Web document revisions

*** Begin section ***

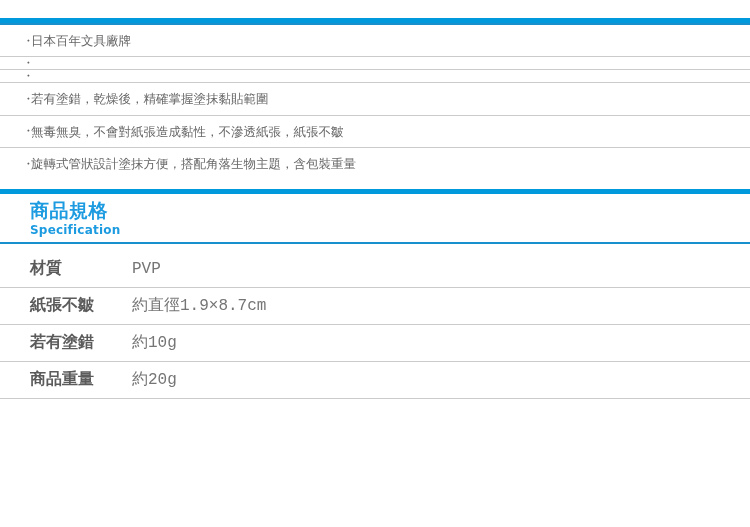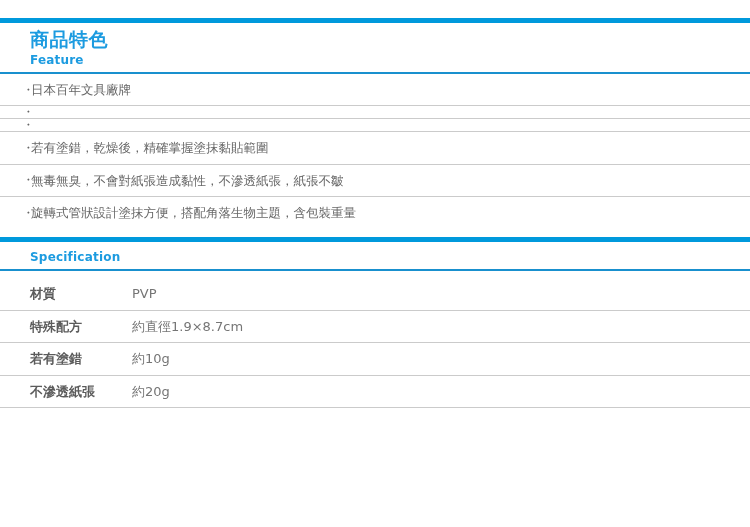"商品特色" div.heading-block { html: <div> <div>商品特色</div> <div>Feature</div> </div> -> none }
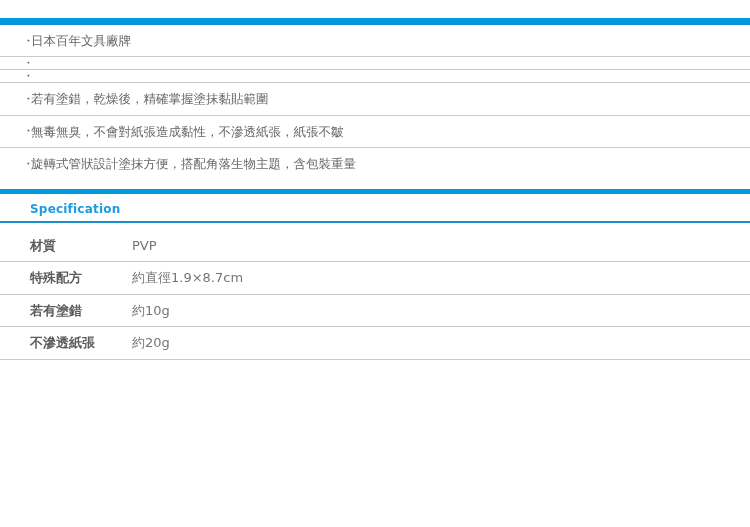"商品規格" div.heading-zh { html: none -> <div>商品規格</div> }
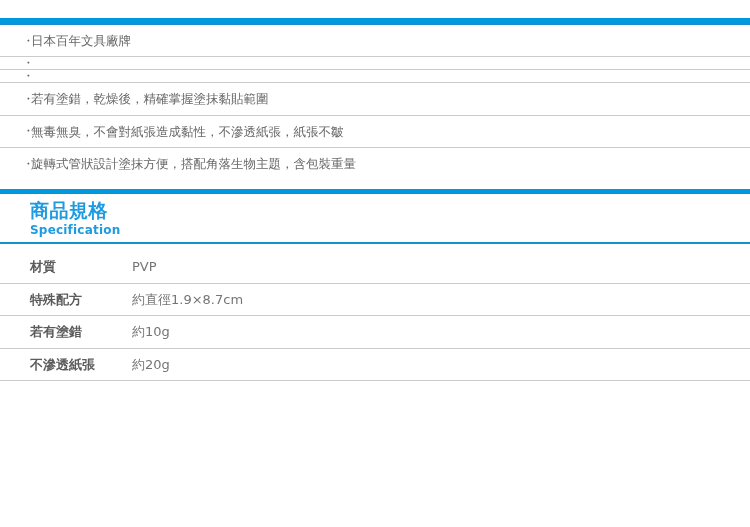"材質" table.spec th, table.spec td { font-family: none -> Liberation Mono, monospace; font-size: 13px -> 16px }
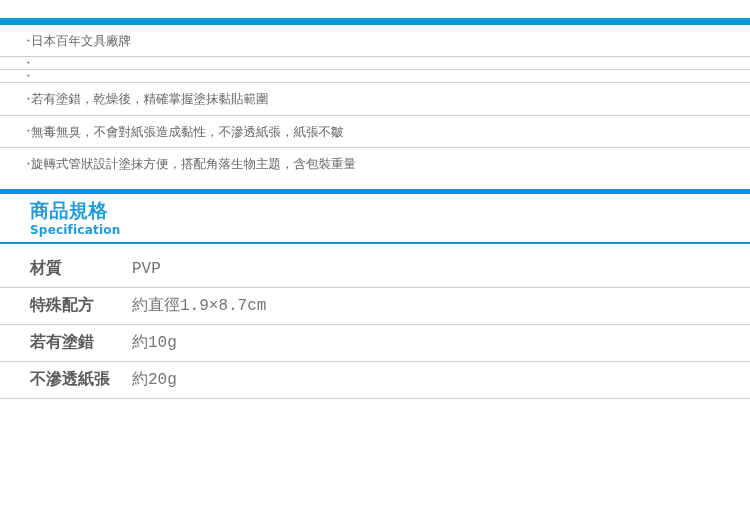"特殊配方" th.spec-label { text: 特殊配方 -> 紙張不皺 }
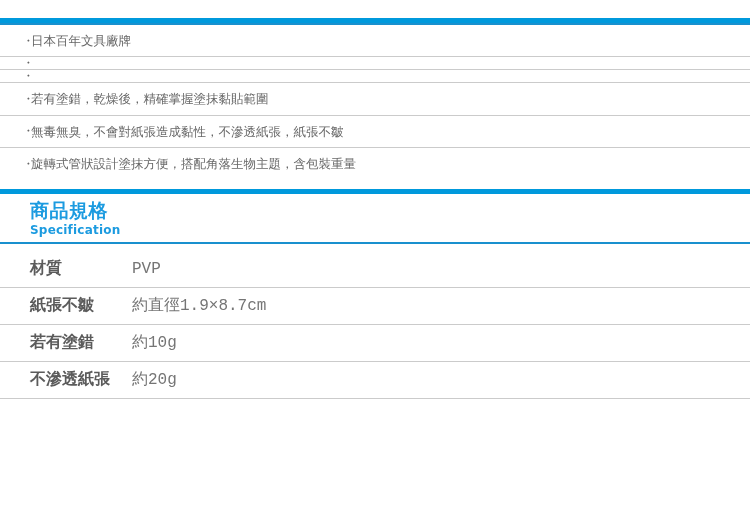"不滲透紙張" th.spec-label { text: 不滲透紙張 -> 商品重量 }
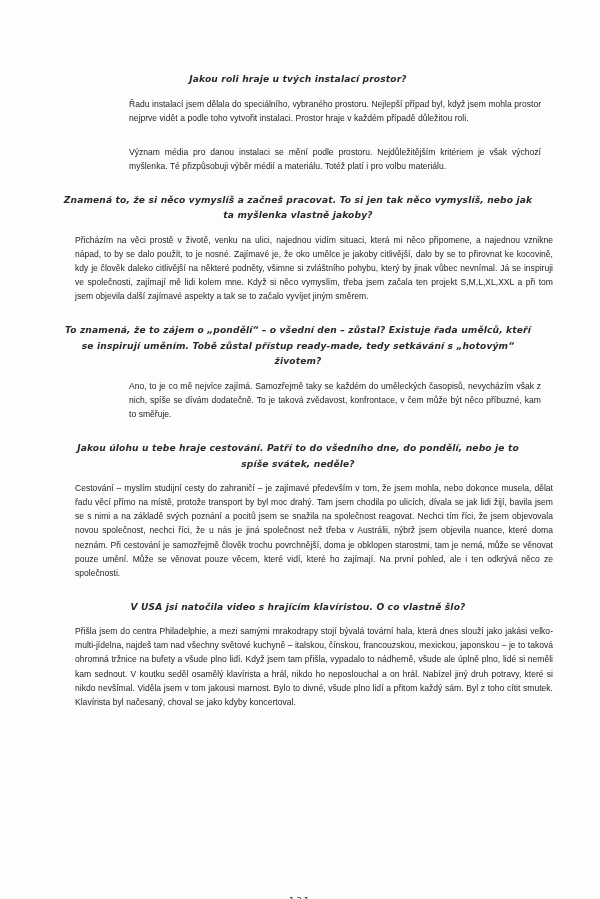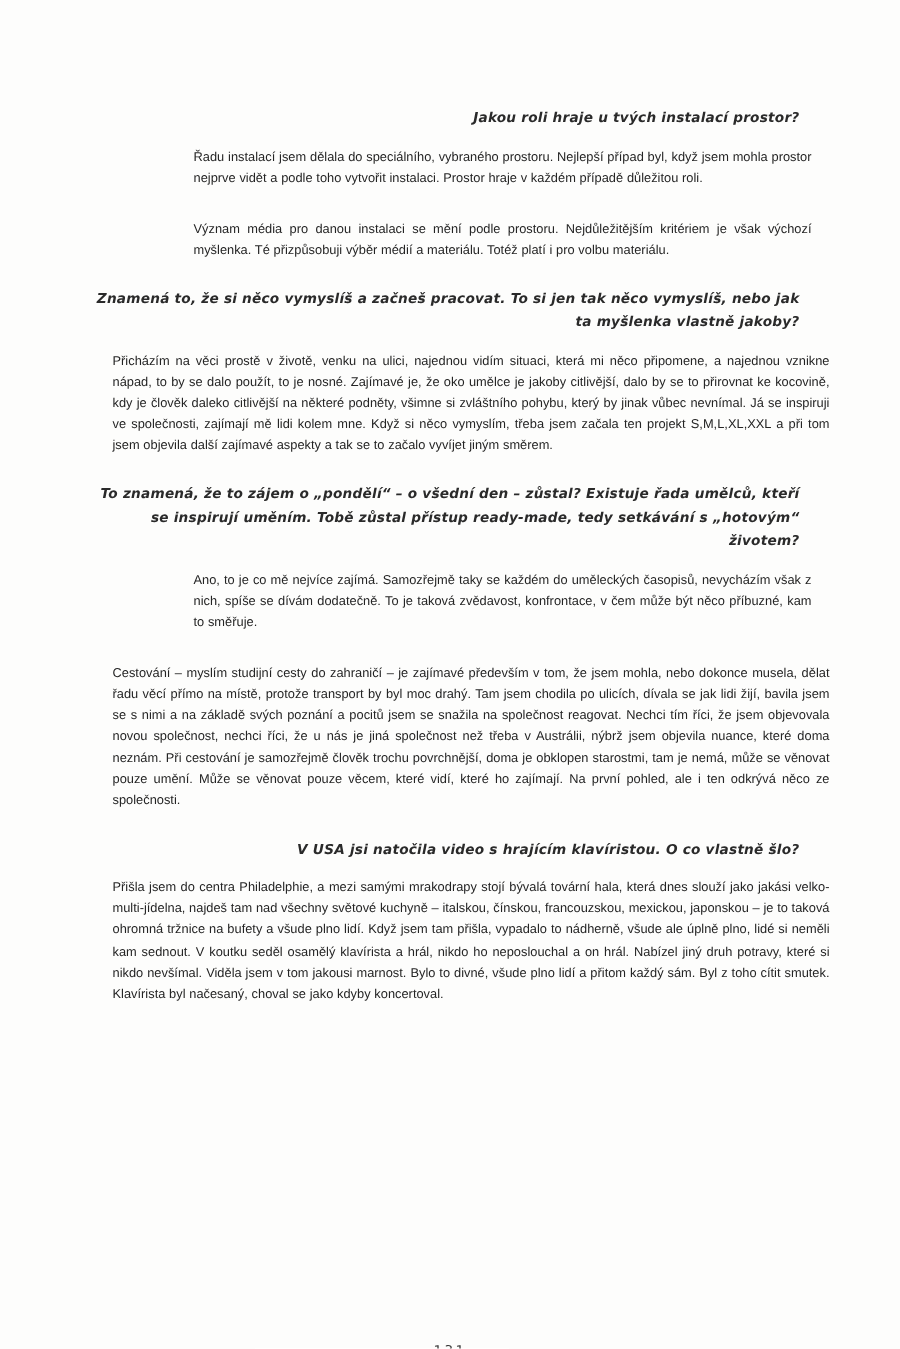"Jakou roli hraje u tvých" .question { text-align: right -> center }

*** End section ***

# ABOUT THIS TASK
Output exactly the lines above, from the line with "html: none ->" to the line with "text: 不滲透紙張 ->", both included; skip the pictures.

# RESPONSE TO THIS EXERCISE
"商品規格" div.heading-zh { html: none -> <div>商品規格</div> }
"材質" table.spec th, table.spec td { font-family: none -> Liberation Mono, monospace; font-size: 13px -> 16px }
"特殊配方" th.spec-label { text: 特殊配方 -> 紙張不皺 }
"不滲透紙張" th.spec-label { text: 不滲透紙張 -> 商品重量 }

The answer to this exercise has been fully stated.